Bar plots are a common way of presenting content in data science and r programming provides you with the tools to make them. The Error message before us occurs when you try to use the barplot function with a data frame rather than a vector or a matrix. Fixing this error involves giving the function a numerical vector.
Description of the error
When using the bar plot function, It will accept either a numerical vector or matrice for the height of the bars. Consequently, if you try to use a data frame or a non-numeric vector you will get the “’height’ must be a vector or a matrix” error message. The easiest way to get this error message is by using a data frame holding the height labels. You can also get this error message by trying to use a non-numeric column such as the one containing the labels. To get the labels on your barplot, you need to use a named vector. A named vector takes an extra step to set up, but it does produce a better-looking chart. The labels can be either a character vector or a logical vector, so it is easy to get good-looking bar plots.
Explanation of the error
The problem that causes the “’height’ must be a vector or a matrix” error message is using the wrong data types with the barplot function. In the example we give here we are using a data frame that contains both the numerical values and labels. This is not the proper formatting for including labels on your barplot.
> t = as.numeric(Sys.time())
> set.seed(t)
> df = data.frame(x = LETTERS[1:7],
+ y = as.integer(abs(rnorm(7)*10)))
> df
x y
1 A 3
2 B 4
3 C 10
4 D 7
5 E 14
6 F 1
7 G 4
> barplot(df)
Error in barplot.default(df) : ‘height’ must be a vector or a matrix
In this example of creating the error message, the labels are the letters in the X column and the heights are the numeric values in the y column. This is not a format that the function can read and so it produces an error message. To fix this error you need to enter the Y column as a numeric vector, and as a named vector to include the labels.
How to fix the error
Here are three examples of fixing this error message. It is important to note that the barplot function will not use either column or row names as labels for the barplot.

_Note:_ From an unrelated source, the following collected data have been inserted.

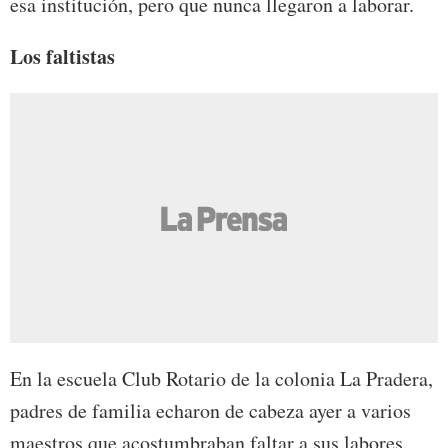
esa institución, pero que nunca llegaron a laborar.
Los faltistas
En la escuela Club Rotario de la colonia La Pradera,
padres de familia echaron de cabeza ayer a varios
maestros que acostumbraban faltar a sus labores.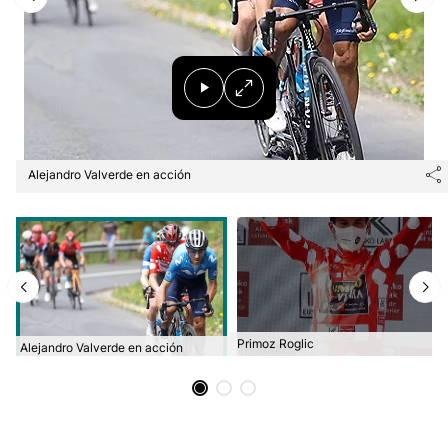
Herri-kirolak
Balonmano
Kirolak 360
Alejandro Valverde en acción
Atletismo
Carreras de montaña
Más deportes
Primoz Roglic
Alejandro Valverde en acción
"Helmuga"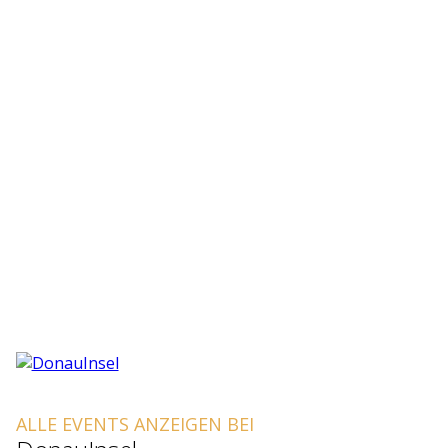
ALLE EVENTS ANZEIGEN BEI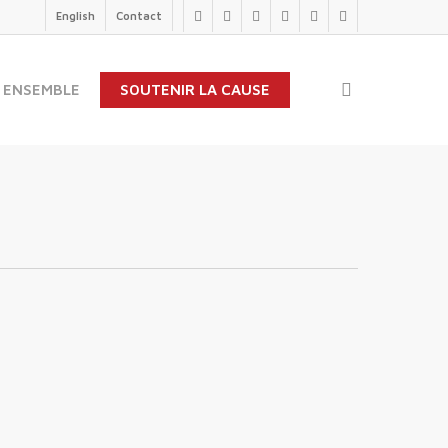
English
Contact
twitter
facebook
linkedin
youtube
instagram
flickr
search
 ENSEMBLE
SOUTENIR LA CAUSE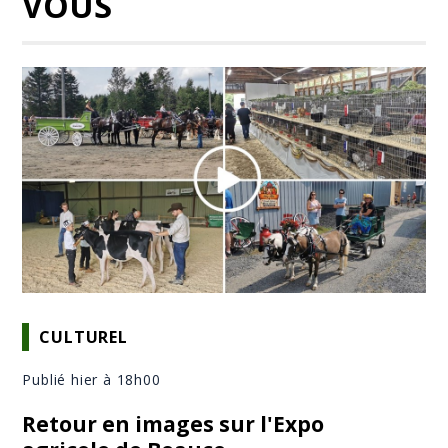
VOUS
CULTUREL
Publié hier à 18h00
Retour en images sur l'Expo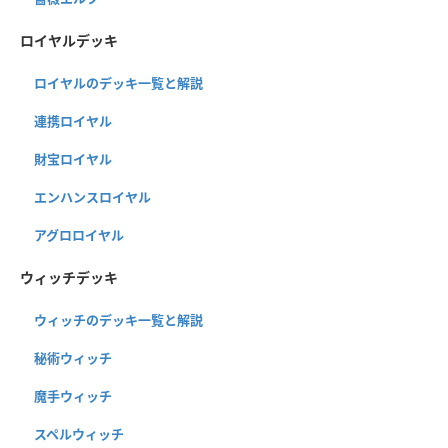
ロイヤルデッキ
ロイヤルのデッキ一覧と解説
連携ロイヤル
財宝ロイヤル
エンハンスロイヤル
アグロロイヤル
ウィッチデッキ
ウィッチのデッキ一覧と解説
秘術ウィッチ
魔手ウィッチ
スペルウィッチ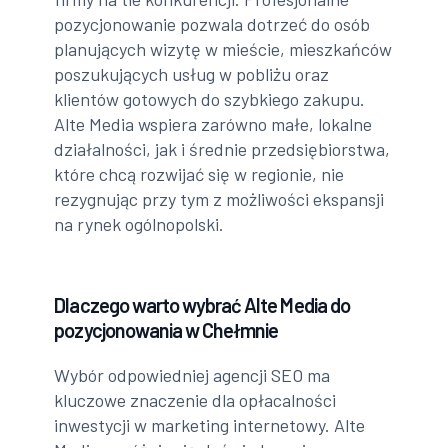
pozycjonowanie pozwala dotrzeć do osób
planujących wizytę w mieście, mieszkańców
poszukujących usług w pobliżu oraz
klientów gotowych do szybkiego zakupu.
Alte Media wspiera zarówno małe, lokalne
działalności, jak i średnie przedsiębiorstwa,
które chcą rozwijać się w regionie, nie
rezygnując przy tym z możliwości ekspansji
na rynek ogólnopolski.
Dlaczego warto wybrać Alte Media do
pozycjonowania w Chełmnie
Wybór odpowiedniej agencji SEO ma
kluczowe znaczenie dla opłacalności
inwestycji w marketing internetowy. Alte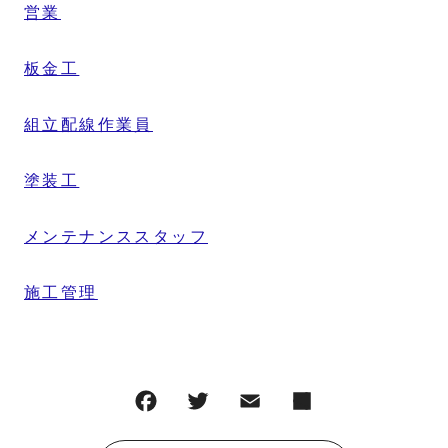
営業
板金工
組立配線作業員
塗装工
メンテナンススタッフ
施工管理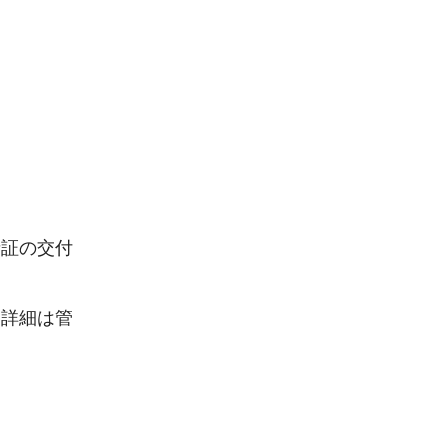
者証の交付
。詳細は管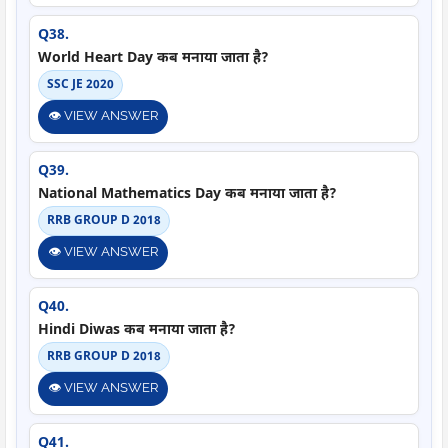
Q38.
World Heart Day कब मनाया जाता है?
SSC JE 2020
👁️ VIEW ANSWER
Q39.
National Mathematics Day कब मनाया जाता है?
RRB GROUP D 2018
👁️ VIEW ANSWER
Q40.
Hindi Diwas कब मनाया जाता है?
RRB GROUP D 2018
👁️ VIEW ANSWER
Q41.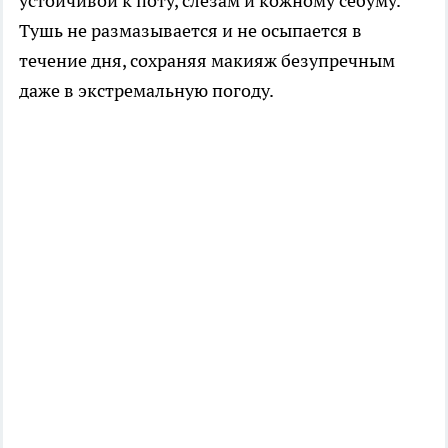
устойчивой к поту, слезам и кожному себуму.
Тушь не размазывается и не осыпается в
течение дня, сохраняя макияж безупречным
даже в экстремальную погоду.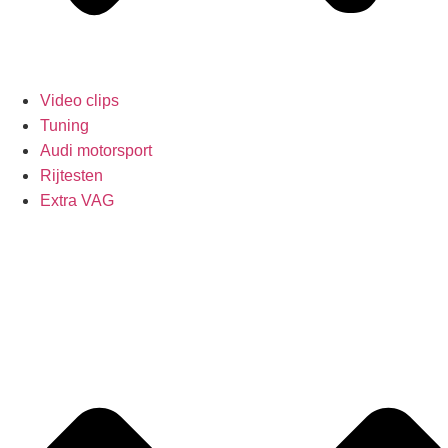
Video clips
Tuning
Audi motorsport
Rijtesten
Extra VAG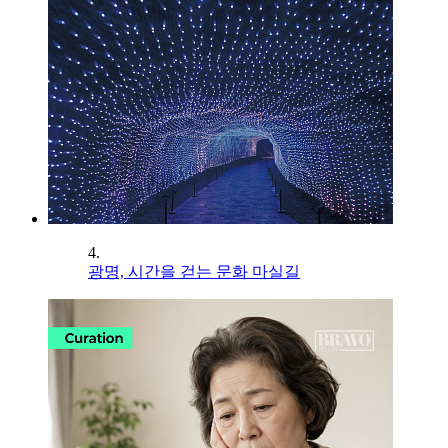
4.
광명, 시간을 걷는 문화 마실길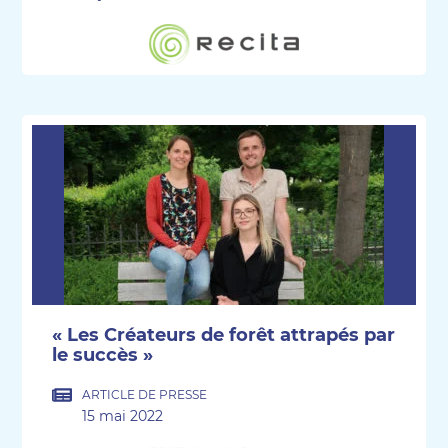
« Les Créateurs de forêt attrapés par
le succès »
ARTICLE DE PRESSE
15 mai 2022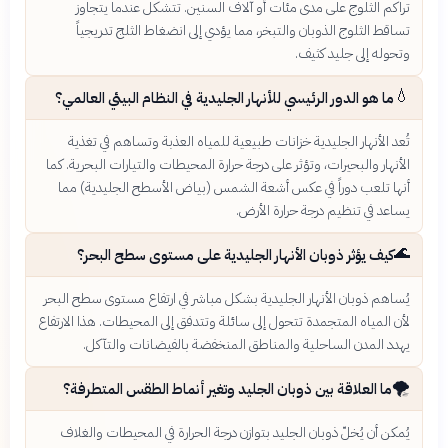
تراكم الثلوج على مدى مئات أو آلاف السنين. تتشكل عندما يتجاوز
تساقط الثلوج الذوبان والتبخر، مما يؤدي إلى انضغاط الثلج تدريجياً
وتحوله إلى جليد كثيف.
💧
ما هو الدور الرئيسي للأنهار الجليدية في النظام البيئي العالمي؟
تُعد الأنهار الجليدية خزانات طبيعية للمياه العذبة وتساهم في تغذية
الأنهار والبحيرات، وتؤثر على درجة حرارة المحيطات والتيارات البحرية. كما
أنها تلعب دوراً في عكس أشعة الشمس (بياض الأسطح الجليدية) مما
يساعد في تنظيم درجة حرارة الأرض.
🌊
كيف يؤثر ذوبان الأنهار الجليدية على مستوى سطح البحر؟
يُساهم ذوبان الأنهار الجليدية بشكل مباشر في ارتفاع مستوى سطح البحر
لأن المياه المتجمدة تتحول إلى سائلة وتتدفق إلى المحيطات. هذا الارتفاع
يهدد المدن الساحلية والمناطق المنخفضة بالفيضانات والتآكل.
🌪️
ما العلاقة بين ذوبان الجليد وتغير أنماط الطقس المتطرفة؟
يُمكن أن يُخلّ ذوبان الجليد بتوازن درجة الحرارة في المحيطات والغلاف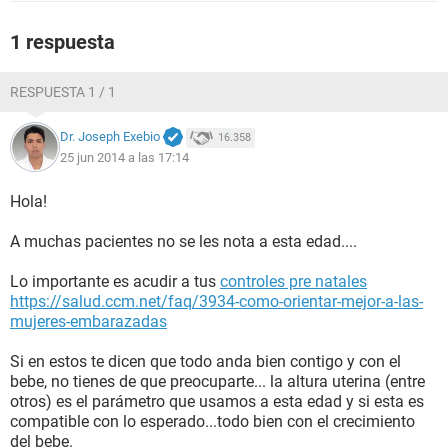
1 respuesta
RESPUESTA 1 / 1
Dr. Joseph Exebio
16.358
25 jun 2014 a las 17:14
Hola!
A muchas pacientes no se les nota a esta edad....
Lo importante es acudir a tus
controles pre natales
https://salud.ccm.net/faq/3934-como-orientar-mejor-a-las-
mujeres-embarazadas
Si en estos te dicen que todo anda bien contigo y con el
bebe, no tienes de que preocuparte... la altura uterina (entre
otros) es el parámetro que usamos a esta edad y si esta es
compatible con lo esperado...todo bien con el crecimiento
del bebe.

> t = as.numeric(Sys.time())
> set.seed(t)
> df = data.frame(x = LETTERS[1:7],
+ y = as.integer(abs(rnorm(7)*10)))
> df
x y
1 A 9
2 B 2
3 C 4
4 D 7
5 E 15
6 F 11
7 G 3
> barplot(df$y)
In this example of fixing this error message we simply use the y column as a numeric vector to provide the height value for each place on the plot.
> t = as.numeric(Sys.time())
> set.seed(t)
> df = data.frame(x = LETTERS[1:7],
+ y = as.integer(abs(rnorm(7)*10)))
> df
x y
1 A 1
2 B 7
3 C 7
4 D 3
5 E 23
6 F 12
7 G 15
> df_bar = df$y
> names(df_bar) = df$x
> df_bar
A B C D E F G
1 7 7 3 23 12 15
> barplot(df_bar)
In this example, we combine the X and Y columns into a named vector. In a named vector each label serves as a column name, where the columns have a single element.
> t = as.numeric(Sys.time())
> set.seed(t)
> df = data.frame(x = c(TRUE, FALSE),
+ y = as.integer(abs(rnorm(2)*10)))
> df
x y
1 TRUE 3
2 FALSE 6
> df_bar = df$y
> names(df_bar) = df$x
> df_bar
TRUE FALSE
3 6
> barplot(df_bar)
Here is an example, that uses a logical vector instead of a character vector. The barplot function works with logical values as labels as well as character values.
Despite the fact this is a very easy error message to get, it is also an easy one to fix. Getting the best results does involve creating a named vector from the data frame, but this is an extremely simple process. Also, the results of this extra step will make for an easier-to-understand plot.